Exercise description => Copy, from the material below, each line where "oklahoma" shows up.
Content starts
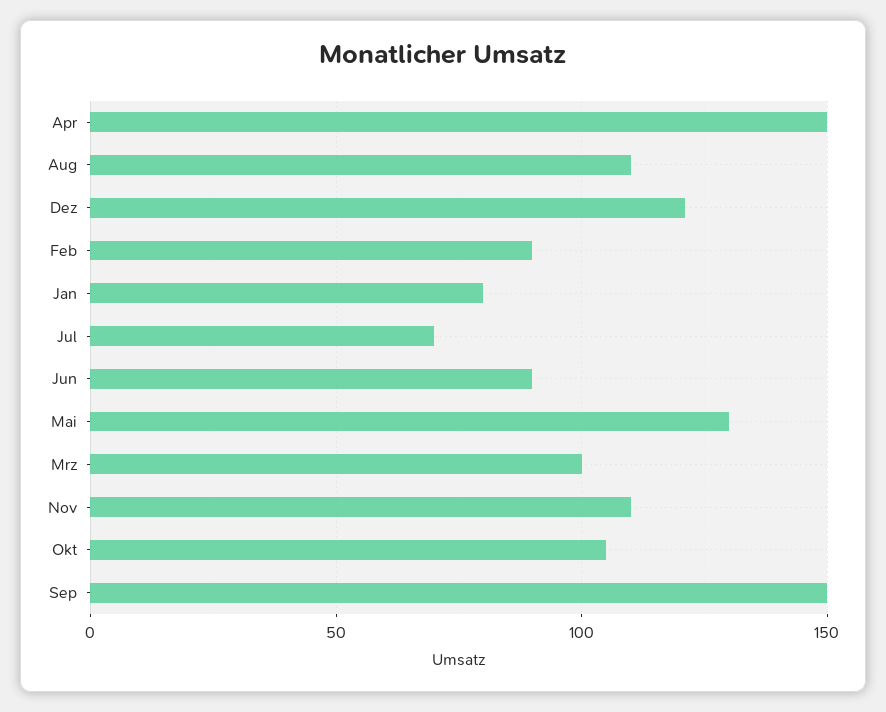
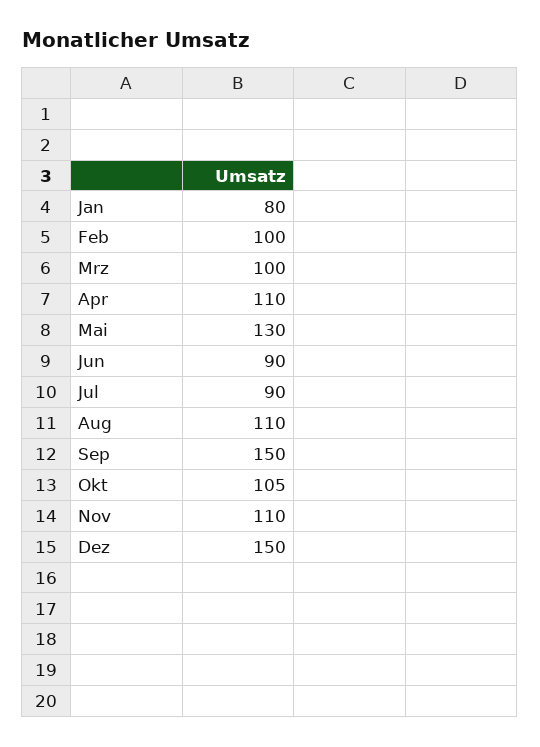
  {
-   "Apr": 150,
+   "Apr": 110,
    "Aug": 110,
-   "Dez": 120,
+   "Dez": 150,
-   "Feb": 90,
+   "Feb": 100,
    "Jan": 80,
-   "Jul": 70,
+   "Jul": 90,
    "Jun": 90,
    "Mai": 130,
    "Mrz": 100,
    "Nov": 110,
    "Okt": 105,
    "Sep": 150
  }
Content ends
Content starts
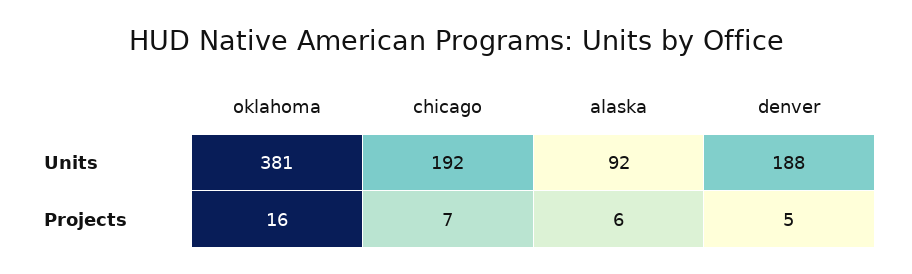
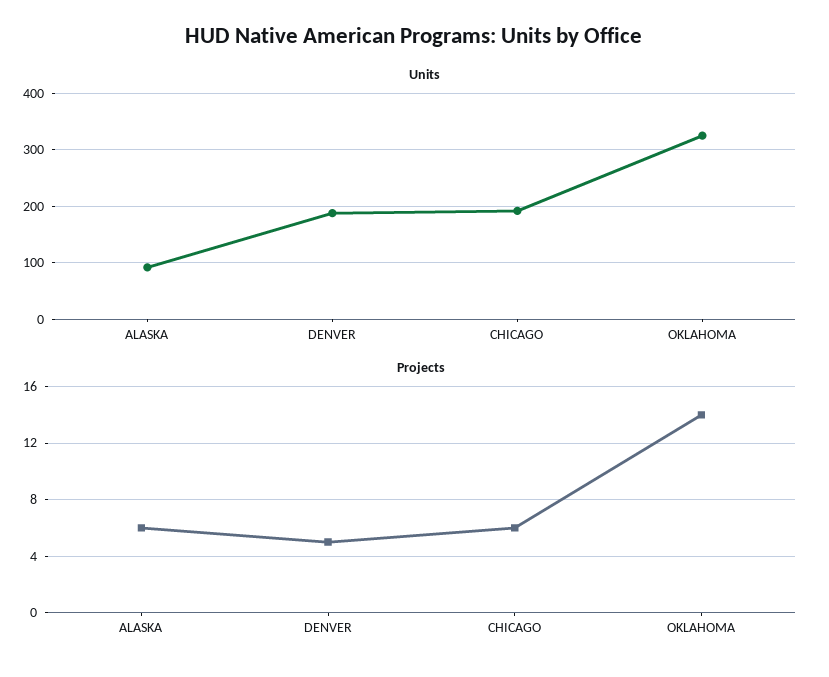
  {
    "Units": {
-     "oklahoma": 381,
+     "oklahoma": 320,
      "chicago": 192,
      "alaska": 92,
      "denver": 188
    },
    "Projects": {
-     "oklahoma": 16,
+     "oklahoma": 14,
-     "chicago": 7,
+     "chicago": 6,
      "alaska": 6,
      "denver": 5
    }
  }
Content ends
Content starts
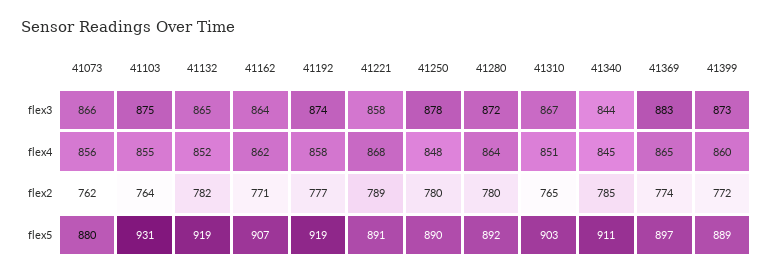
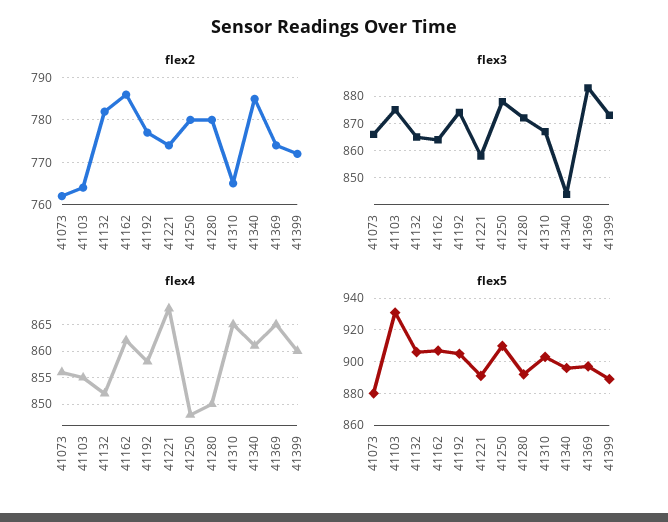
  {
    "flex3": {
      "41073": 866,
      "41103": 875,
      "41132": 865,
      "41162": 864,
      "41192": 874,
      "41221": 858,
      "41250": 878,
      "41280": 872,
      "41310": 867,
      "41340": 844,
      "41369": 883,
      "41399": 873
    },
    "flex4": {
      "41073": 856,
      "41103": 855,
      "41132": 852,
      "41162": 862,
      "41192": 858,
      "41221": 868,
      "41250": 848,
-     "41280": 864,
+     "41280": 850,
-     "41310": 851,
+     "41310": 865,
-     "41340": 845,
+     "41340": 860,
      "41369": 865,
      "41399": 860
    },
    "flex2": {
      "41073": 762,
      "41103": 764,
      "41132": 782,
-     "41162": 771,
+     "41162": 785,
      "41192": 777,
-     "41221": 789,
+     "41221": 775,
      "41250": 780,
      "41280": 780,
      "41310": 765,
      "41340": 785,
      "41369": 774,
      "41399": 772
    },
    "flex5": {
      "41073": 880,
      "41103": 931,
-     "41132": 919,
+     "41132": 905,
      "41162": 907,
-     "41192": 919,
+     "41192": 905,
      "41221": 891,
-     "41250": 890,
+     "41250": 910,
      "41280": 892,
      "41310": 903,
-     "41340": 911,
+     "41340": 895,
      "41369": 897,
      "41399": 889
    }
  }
Content ends
Task solution =>
-     "oklahoma": 381,
+     "oklahoma": 320,
-     "oklahoma": 16,
+     "oklahoma": 14,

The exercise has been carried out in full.